After 7 months of being ratless I realized it just wasn’t the same…

And we all know what happened next.  

So meet my baby boys, Wilson and Milo. Both have agouti and white markings with Milo having the long hood and Wilson having mainly a cap. 










Wilson is the adventurous one. He loves to explore and is always is the one to investigate new things. He was the first to discover the hammock and loves play time and wrestling with his brother Milo.
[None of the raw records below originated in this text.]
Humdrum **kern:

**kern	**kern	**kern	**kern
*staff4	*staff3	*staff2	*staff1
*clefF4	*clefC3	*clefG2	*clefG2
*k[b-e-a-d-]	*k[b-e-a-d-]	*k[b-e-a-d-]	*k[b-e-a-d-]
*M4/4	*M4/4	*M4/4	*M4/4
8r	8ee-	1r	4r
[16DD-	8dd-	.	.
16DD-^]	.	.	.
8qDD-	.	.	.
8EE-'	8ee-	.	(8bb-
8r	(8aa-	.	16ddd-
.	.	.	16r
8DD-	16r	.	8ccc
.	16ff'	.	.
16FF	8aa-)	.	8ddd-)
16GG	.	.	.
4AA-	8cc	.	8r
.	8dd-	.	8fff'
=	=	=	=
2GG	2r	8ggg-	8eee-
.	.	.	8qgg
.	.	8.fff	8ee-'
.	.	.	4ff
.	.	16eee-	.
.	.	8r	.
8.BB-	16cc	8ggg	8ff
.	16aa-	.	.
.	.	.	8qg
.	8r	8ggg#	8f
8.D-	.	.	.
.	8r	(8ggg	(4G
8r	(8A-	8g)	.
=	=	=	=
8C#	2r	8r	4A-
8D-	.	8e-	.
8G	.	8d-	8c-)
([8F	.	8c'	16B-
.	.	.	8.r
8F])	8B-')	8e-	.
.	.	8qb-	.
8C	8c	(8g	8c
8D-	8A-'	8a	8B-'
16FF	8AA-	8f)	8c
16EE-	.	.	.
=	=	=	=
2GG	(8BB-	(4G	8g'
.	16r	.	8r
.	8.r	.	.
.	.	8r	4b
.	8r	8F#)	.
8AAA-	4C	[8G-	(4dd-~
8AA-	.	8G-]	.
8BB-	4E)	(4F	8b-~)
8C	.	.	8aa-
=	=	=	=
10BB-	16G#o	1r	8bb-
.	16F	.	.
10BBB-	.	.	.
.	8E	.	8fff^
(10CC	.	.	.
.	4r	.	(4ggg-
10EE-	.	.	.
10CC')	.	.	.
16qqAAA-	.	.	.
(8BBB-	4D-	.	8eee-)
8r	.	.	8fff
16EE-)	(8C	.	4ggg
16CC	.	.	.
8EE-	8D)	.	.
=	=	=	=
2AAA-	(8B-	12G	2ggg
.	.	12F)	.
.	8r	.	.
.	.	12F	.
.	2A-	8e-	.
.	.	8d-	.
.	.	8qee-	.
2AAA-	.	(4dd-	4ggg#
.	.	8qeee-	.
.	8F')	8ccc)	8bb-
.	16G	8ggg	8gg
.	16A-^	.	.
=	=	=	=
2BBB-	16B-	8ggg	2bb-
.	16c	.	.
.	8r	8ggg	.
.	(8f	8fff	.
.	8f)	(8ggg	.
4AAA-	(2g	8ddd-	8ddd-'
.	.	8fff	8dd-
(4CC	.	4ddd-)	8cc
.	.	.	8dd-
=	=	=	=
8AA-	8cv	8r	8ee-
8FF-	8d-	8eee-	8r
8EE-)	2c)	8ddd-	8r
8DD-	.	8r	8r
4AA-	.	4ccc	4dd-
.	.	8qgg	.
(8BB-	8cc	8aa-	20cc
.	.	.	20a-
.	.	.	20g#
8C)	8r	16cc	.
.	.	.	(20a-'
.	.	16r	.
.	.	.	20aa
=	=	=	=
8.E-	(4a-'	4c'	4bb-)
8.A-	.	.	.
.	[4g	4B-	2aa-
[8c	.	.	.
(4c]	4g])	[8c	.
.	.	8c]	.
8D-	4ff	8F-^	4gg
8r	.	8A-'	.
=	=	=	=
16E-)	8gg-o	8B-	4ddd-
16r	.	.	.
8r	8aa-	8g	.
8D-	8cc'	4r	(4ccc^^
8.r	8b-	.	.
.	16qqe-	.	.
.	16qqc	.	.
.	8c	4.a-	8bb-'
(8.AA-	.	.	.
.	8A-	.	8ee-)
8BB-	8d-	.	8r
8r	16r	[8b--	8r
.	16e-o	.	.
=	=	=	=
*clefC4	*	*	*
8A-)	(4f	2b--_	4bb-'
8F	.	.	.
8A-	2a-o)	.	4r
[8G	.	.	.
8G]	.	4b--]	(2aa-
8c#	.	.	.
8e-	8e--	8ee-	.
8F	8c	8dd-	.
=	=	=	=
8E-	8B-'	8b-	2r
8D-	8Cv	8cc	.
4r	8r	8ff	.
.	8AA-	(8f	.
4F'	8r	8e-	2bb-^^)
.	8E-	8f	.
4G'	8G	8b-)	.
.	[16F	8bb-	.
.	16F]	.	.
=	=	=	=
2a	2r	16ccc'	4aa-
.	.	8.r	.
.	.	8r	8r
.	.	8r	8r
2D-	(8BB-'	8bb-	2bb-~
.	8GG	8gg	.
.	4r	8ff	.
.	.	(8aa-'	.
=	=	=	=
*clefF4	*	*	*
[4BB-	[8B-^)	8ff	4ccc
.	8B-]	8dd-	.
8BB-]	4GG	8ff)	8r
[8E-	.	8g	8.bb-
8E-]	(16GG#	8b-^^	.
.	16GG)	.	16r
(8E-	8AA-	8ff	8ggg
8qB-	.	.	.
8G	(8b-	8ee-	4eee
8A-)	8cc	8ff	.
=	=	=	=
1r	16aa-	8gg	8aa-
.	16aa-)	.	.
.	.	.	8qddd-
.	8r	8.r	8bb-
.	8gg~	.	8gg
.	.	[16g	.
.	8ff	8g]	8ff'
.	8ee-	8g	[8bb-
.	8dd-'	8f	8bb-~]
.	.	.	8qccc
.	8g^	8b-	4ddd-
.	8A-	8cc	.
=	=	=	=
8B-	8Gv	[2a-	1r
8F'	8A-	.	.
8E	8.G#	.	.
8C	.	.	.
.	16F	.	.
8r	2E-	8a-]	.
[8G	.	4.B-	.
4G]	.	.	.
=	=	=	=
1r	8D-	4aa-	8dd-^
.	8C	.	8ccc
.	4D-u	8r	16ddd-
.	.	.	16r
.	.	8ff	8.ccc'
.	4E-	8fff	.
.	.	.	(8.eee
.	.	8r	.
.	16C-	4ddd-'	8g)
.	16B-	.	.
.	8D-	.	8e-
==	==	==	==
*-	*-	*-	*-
Milo is the sweet, shy guy. He loves to give kisses and loves to be snuggled. During play time he always stays close behind his brother Wilson. He loves treats and playing in his tunnel toy.


----------



## Zhaneel (Sep 1, 2010)

Oh my god, they are _so cute_! I can't even contain myself, they're so adorable! Be careful, I might just steal them away from you. ;D


----------



## Tink_JCF (Mar 31, 2011)

Soooooo cute!!!!!!!!!!!!!!!!!!! Seeing yours makes me want to get more lol!


----------



## JasmineTara95 (May 25, 2011)

They are SOO adorable, i only have one of my rats left, and sadly my parents arent gonna let me have another, i got mine at 9 months, so they were never really little babies, i want to get a baby next time i get the chance!
your babies are beautiful


----------



## Wylie_Gizmo (May 17, 2011)

HAHA wilson & Milo!! saved from the freezer!! love our lil boys!!


----------



## Wylie_Gizmo (May 17, 2011)

Thought ud like some beginning pics!


----------



## TobyRat (May 24, 2011)

Awwwwww!!! My boys! And their Mama!! These are awesome, thank you!!!


----------



## jadeangel (Jan 7, 2009)

There's nothing quite as cute as baby rats (at least to me there isn't... except for my baby niece... but I'm a pit partial to her)

all of them are completely adorable!


----------